The role of microorganisms in rock formation

The way in which microorganisms affect rock-forming processes is one of the most vital geological questions. Bacteria activate crystallization and sedimentation of many minerals,¹ and sediments, formed through weathering, have been reported in structures dating back to the Archean period. In all geological settings, weathering profiles represent reliable evidence of continental regimes, while in Precambrian structures they often provide unique information about continental features that may have led to the formation of life.

The existence of Early Precambrian cratons (old and stable parts of the continental crust) on land has been suggested solely on the basis of elemental and isotopic correlations of carbon, hydrogen, nitrogen, and phosphorous in rock. The presence of microbial material on land as early as 2.7–2.6 billion years ago has thus been affirmed.² Yet, fossilized remains of Precambrian land microorganisms have not yet been discovered.

Our study focuses on paleoweathering profiles in the Fenno-Scandinavian shield (Karelian) with an age of 2.4–2.1 billion years. We have found remains of a diverse range of fossil microorganisms,³ including filaments or threads (see Figure 1), coccoidal forms (globules with diameters of up to 5μm: see Figure 2), rather large (diameter >10μm) spherical forms, and fossil biofilms. Rocks often consist almost completely of destroyed cocci, dumbbell-like forms, and shreds of filaments or threads (see Figure 3).

Figure 1. Filamental microfossils. (left) Rock consisting of filament structures. (right) Single filament resembling a crumpled cyanobacteria Microcoleus envelope.⁴

Figure 2. Coccoidal form with uneven surface. Numerous traces of globules resembling cocci can be seen.

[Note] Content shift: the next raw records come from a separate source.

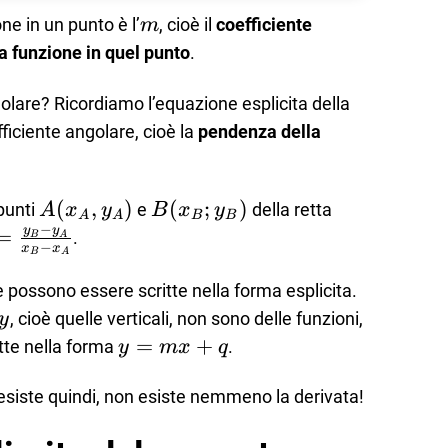
m
ne in un punto è l’
, cioè il
coefficiente
m
a funzione in quel punto
.
golare? Ricordiamo l’equazione esplicita della
fficiente angolare, cioè la
pendenza della
A(x_A,y_A)
(
,
)
B(x_B;
(
;
)
punti
e
della retta
A
x
y
B
x
y
A
A
B
B
−
y_B)
y
y
\frac{y_B-
=
.
B
A
−
x
x
B
A
A}{x_B-
A}
 possono essere scritte nella forma esplicita.
y
, cioè quelle verticali, non sono delle funzioni,
y
y=mx+q
=
+
tte nella forma
.
y
m
x
q
siste quindi, non esiste nemmeno la derivata!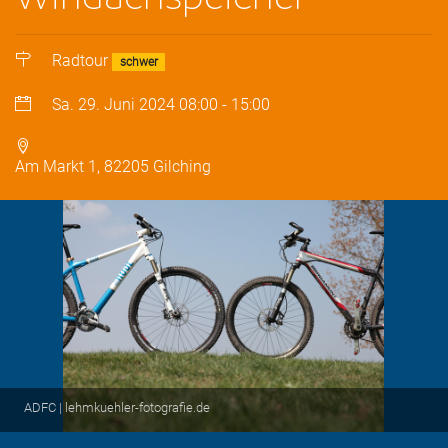
Radtour
schwer
Sa. 29. Juni 2024
08:00
-
15:00
Am Markt 1, 82205 Gilching
ADFC | lehmkuehler-fotografie.de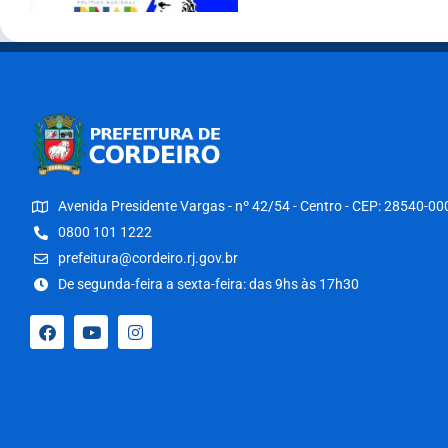
Avenida Presidente Vargas - nº 42/54 - Centro - CEP: 28540-00
0800 101 1222
prefeitura@cordeiro.rj.gov.br
De segunda-feira a sexta-feira: das 9hs às 17h30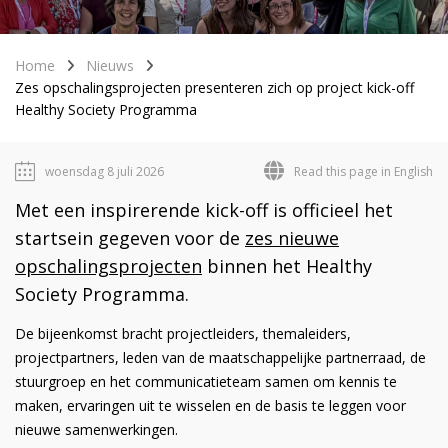
Home
Nieuws
Zes opschalingsprojecten presenteren zich op project kick-off
Healthy Society Programma
woensdag 8 juli 2026
Read this page in English
Met een inspirerende kick-off is officieel het
startsein gegeven voor de
zes nieuwe
opschalingsprojecten
binnen het Healthy
Society Programma.
De bijeenkomst bracht projectleiders, themaleiders,
projectpartners, leden van de maatschappelijke partnerraad, de
stuurgroep en het communicatieteam samen om kennis te
maken, ervaringen uit te wisselen en de basis te leggen voor
nieuwe samenwerkingen.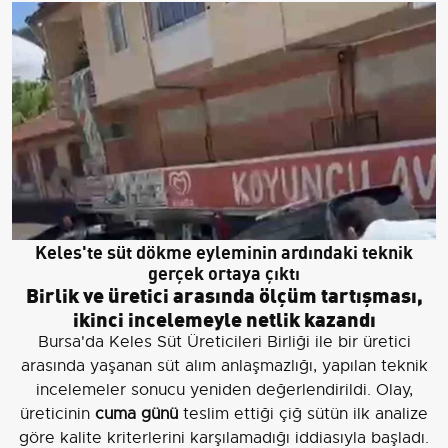
Keles'te süt dökme eyleminin ardındaki teknik
gerçek ortaya çıktı
Birlik ve üretici arasında ölçüm tartışması,
ikinci incelemeyle netlik kazandı
Bursa'da Keles Süt Üreticileri Birliği ile bir üretici
arasında yaşanan süt alım anlaşmazlığı, yapılan teknik
incelemeler sonucu yeniden değerlendirildi. Olay,
üreticinin
cuma günü
teslim ettiği çiğ sütün ilk analize
göre kalite kriterlerini karşılamadığı iddiasıyla başladı.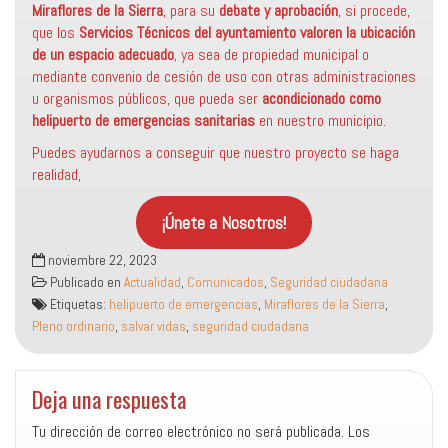
Miraflores de la Sierra
, para su
debate y aprobación
, si procede,
que los
Servicios Técnicos del ayuntamiento valoren la ubicación
de un espacio adecuado
, ya sea de propiedad municipal o
mediante convenio de cesión de uso con otras administraciones
u organismos públicos, que pueda ser
acondicionado como
helipuerto de emergencias sanitarias
en nuestro municipio.
Puedes ayudarnos a conseguir que nuestro proyecto se haga
realidad,
¡Únete a Nosotros!
noviembre 22, 2023
Publicado en
Actualidad
,
Comunicados
,
Seguridad ciudadana
Etiquetas:
helipuerto de emergencias
,
Miraflores de la Sierra
,
Pleno ordinario
,
salvar vidas
,
seguridad ciudadana
Deja una respuesta
Tu dirección de correo electrónico no será publicada.
Los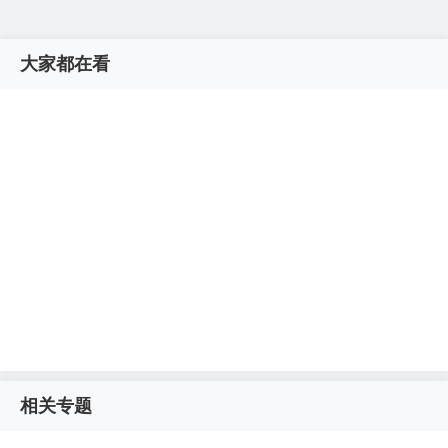
大家都在看
相关专题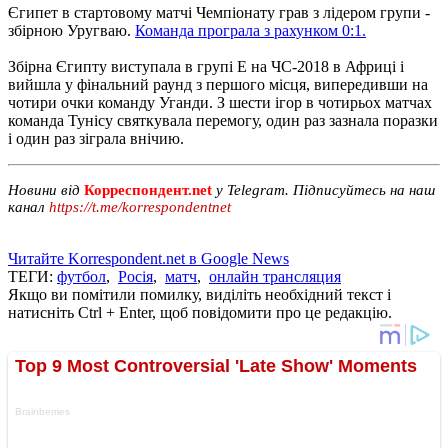
Єгипет в стартовому матчі Чемпіонату грав з лідером групи -
збірною Уругваю.
Команда програла з рахунком 0:1.
Збірна Єгипту виступала в групі Е на ЧС-2018 в Африці і
вийшла у фінальний раунд з першого місця, випередивши на
чотири очки команду Уганди. З шести ігор в чотирьох матчах
команда Тунісу святкувала перемогу, один раз зазнала поразки
і один раз зіграла внічию.
Новини від
Корреспондент.net
у Telegram. Підписуйтесь на наш
канал
https://t.me/korrespondentnet
Читайте Korrespondent.net в Google News
ТЕГИ:
футбол
,
Росія
,
матч
,
онлайн трансляция
Якщо ви помітили помилку, виділіть необхідний текст і
натисніть Ctrl + Enter, щоб повідомити про це редакцію.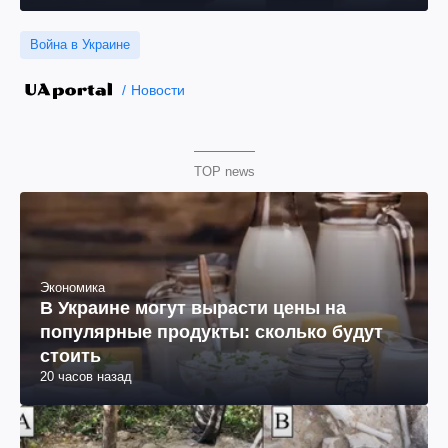
Война в Украине
Новости
TOP news
Экономика
В Украине могут вырасти цены на
популярные продукты: сколько будут
стоить
20 часов назад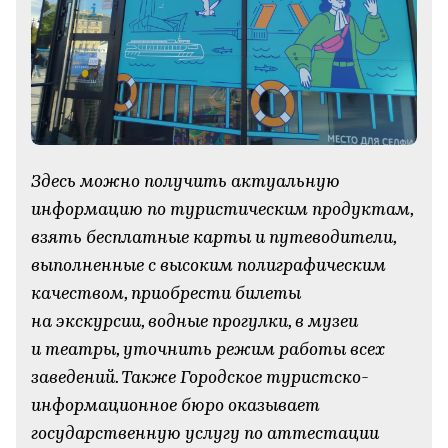
Здесь можно получить актуальную
информацию по туристическим продуктам,
взять бесплатные карты и путеводители,
выполненные с высоким полиграфическим
качеством, приобрести билеты
на экскурсии, водные прогулки, в музеи
и театры, уточнить режим работы всех
заведений. Также Городское туристско-
информационное бюро оказывает
государственную услугу по аттестации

Figure 3. Fragments of rock containing remains of fossil microorganism.

In all cases, the chemical composition of microfossils is identical to that of the rock matrix, including the main rock-forming oxides of silicon, aluminum, iron, potassium, and magnesium. This provides indirect confirmation that the microbiological complex is coeval with the host rock. It is very likely that the microorganisms contained in the rock acted as catalysts. Decay (decomposition) of minerals and their transformation into clay-like material occurred through bacterial participation. The weathered Early Precambrian crusts, for example, were perhaps formed through interactions between the peculiar specific composition of these microorganisms and the conditions prevailing at the time of hypergene (secondary) transformations.

We have shown that a morphological diversity of bacterial life forms existed as early as the Early Precambrian period. Bacterial finds in objects of hypergene origin testify to their exogenous nature. Early Precambrian microorganisms, bacteria, and perhaps cyanobacteria (blue-green bacteria that obtain their energy through photosynthesis) and even eukaryots (organisms whose cells contain complex structures enclosed within membranes) accompanied and promoted the formation of weathering crusts. We, therefore, suggest that colonization of land by microbes happened at this time and that weathering crusts (paleosoles) eventually (and directly) generated real soils.

As our next step, we will study one of the most ancient weathering crusts of the Fenno-Scandinavian shield (2.8 billion years old) and take the first steps towards understanding the role of some lanthanoids and rare-earth metals in the ancient fossilization of microorganisms and ancient weathering-crust formation.

This study was carried out within the framework of the program of basic research of the Presidium of the Russian Academy of Sciences, ‘Origin of Biosphere and Evolution of Geobiological Systems’ (subprogram II). It was supported by the Russian Foundation for Basic Research through projects 08-04-00484 and SS-4207.2008.5.